AIM OF THE TASK → Rewrite the items below, putting "plain backdrop" wherever "white backdrop" appears and keeping everything else the same. Omit the pictures from your version.

*** TASK DATA

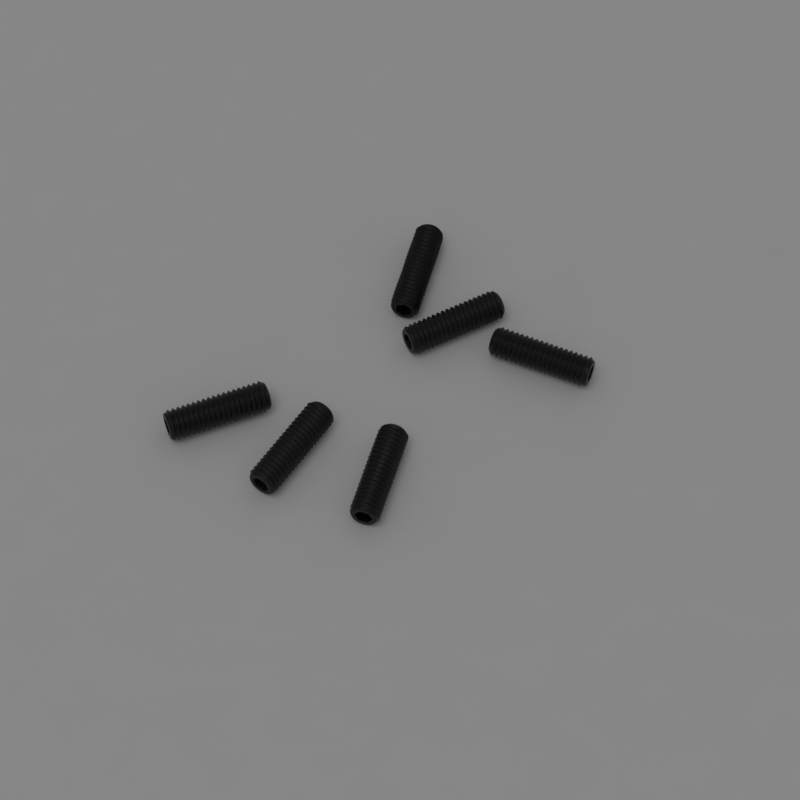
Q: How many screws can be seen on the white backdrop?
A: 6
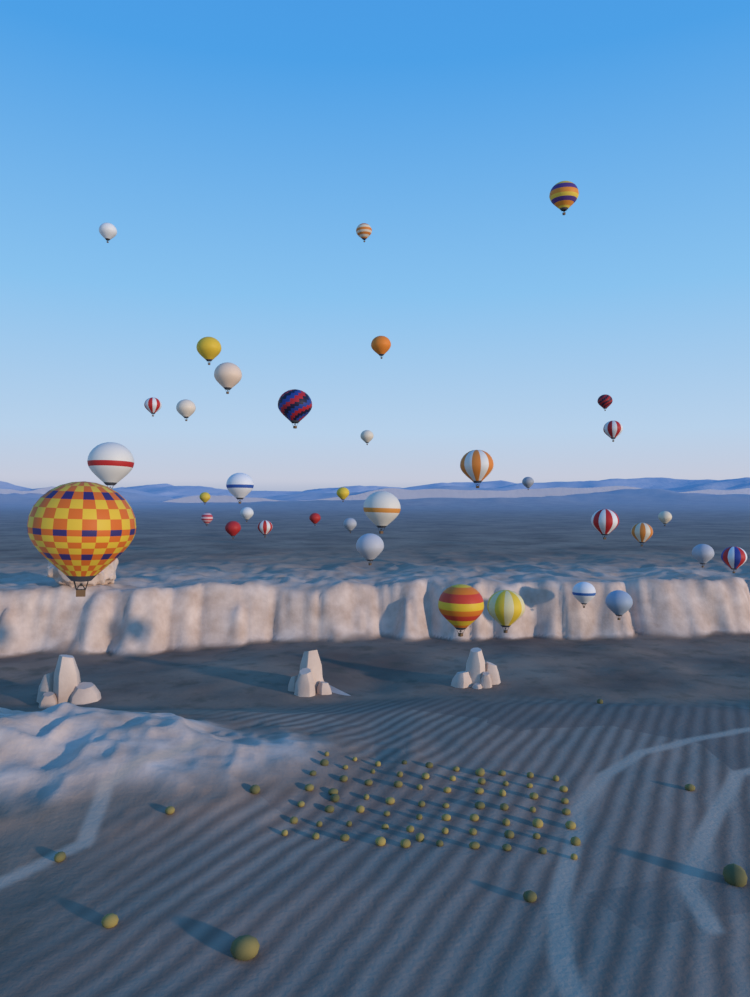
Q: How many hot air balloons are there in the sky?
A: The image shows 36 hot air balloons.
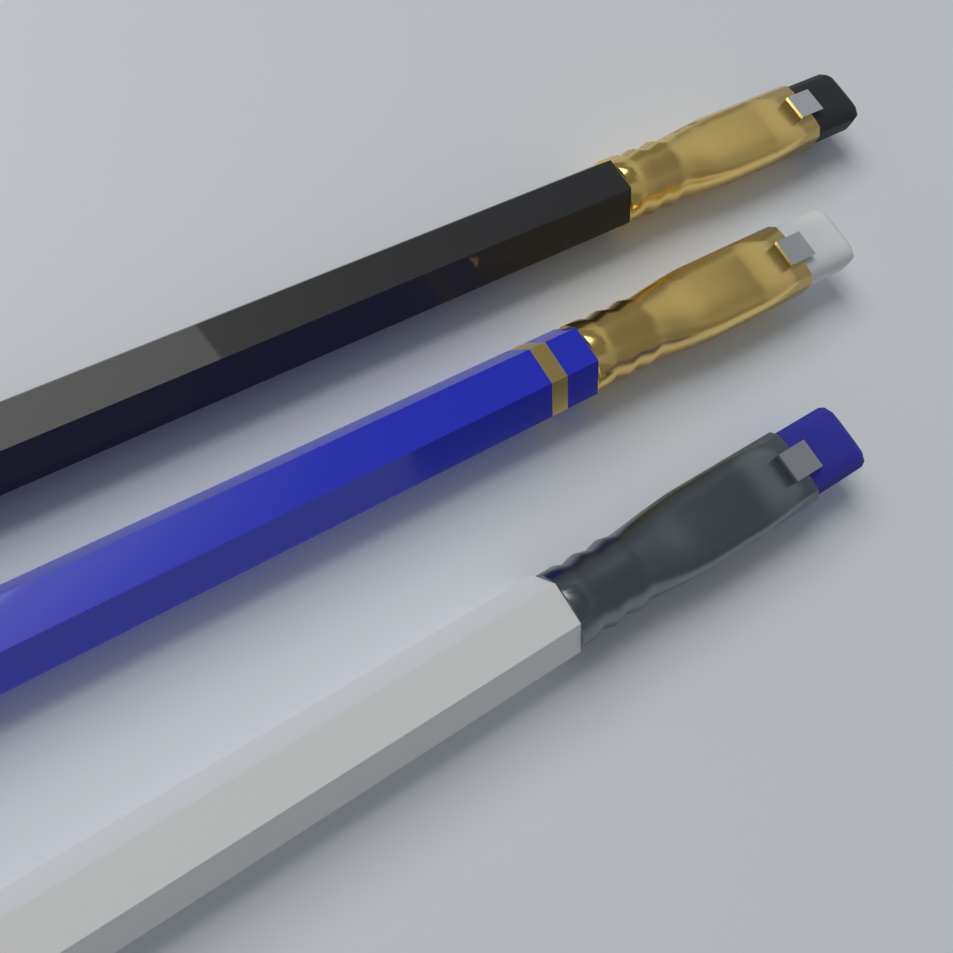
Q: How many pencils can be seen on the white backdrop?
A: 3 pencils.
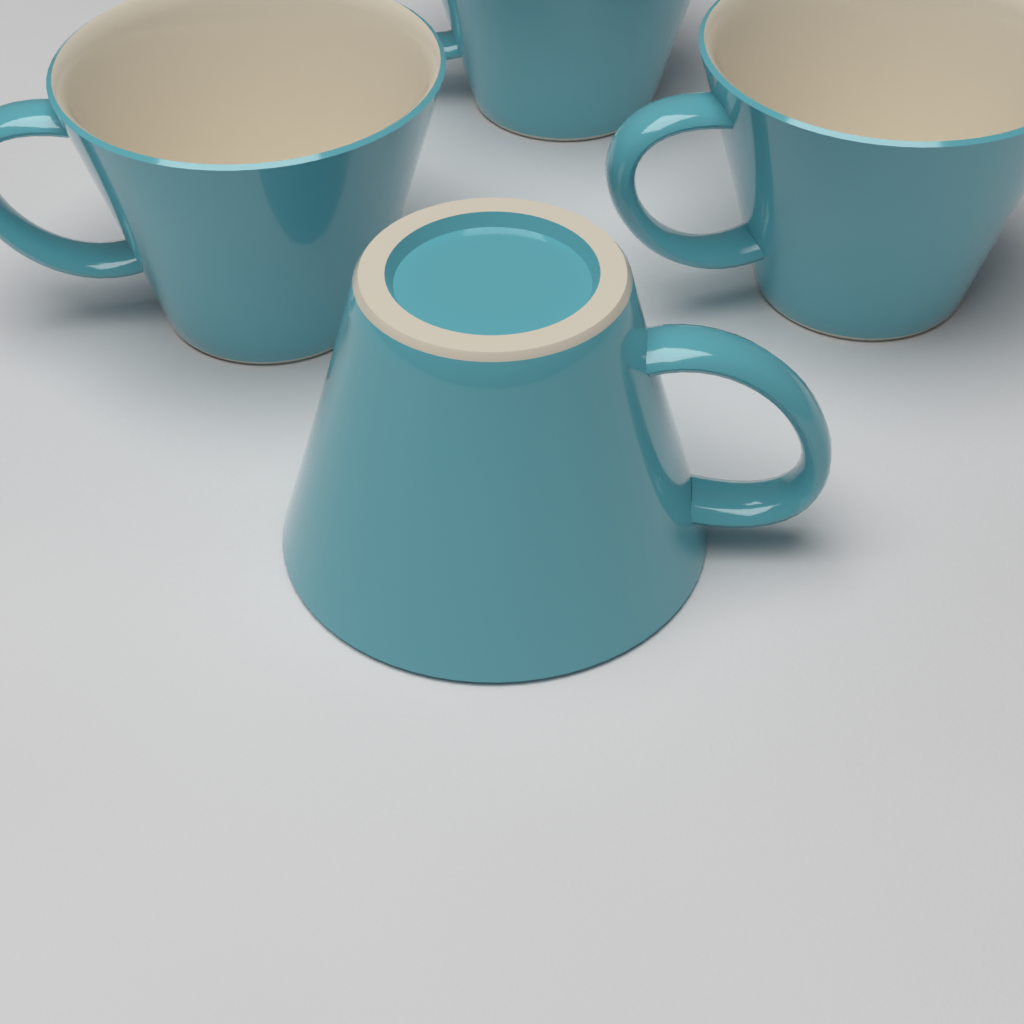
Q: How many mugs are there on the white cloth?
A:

******

ANSWER TO THE TASK →
Q: How many screws can be seen on the plain backdrop?
A: 6
Q: How many hot air balloons are there in the sky?
A: The image shows 36 hot air balloons.
Q: How many pencils can be seen on the plain backdrop?
A: 3 pencils.
Q: How many mugs are there on the white cloth?
A:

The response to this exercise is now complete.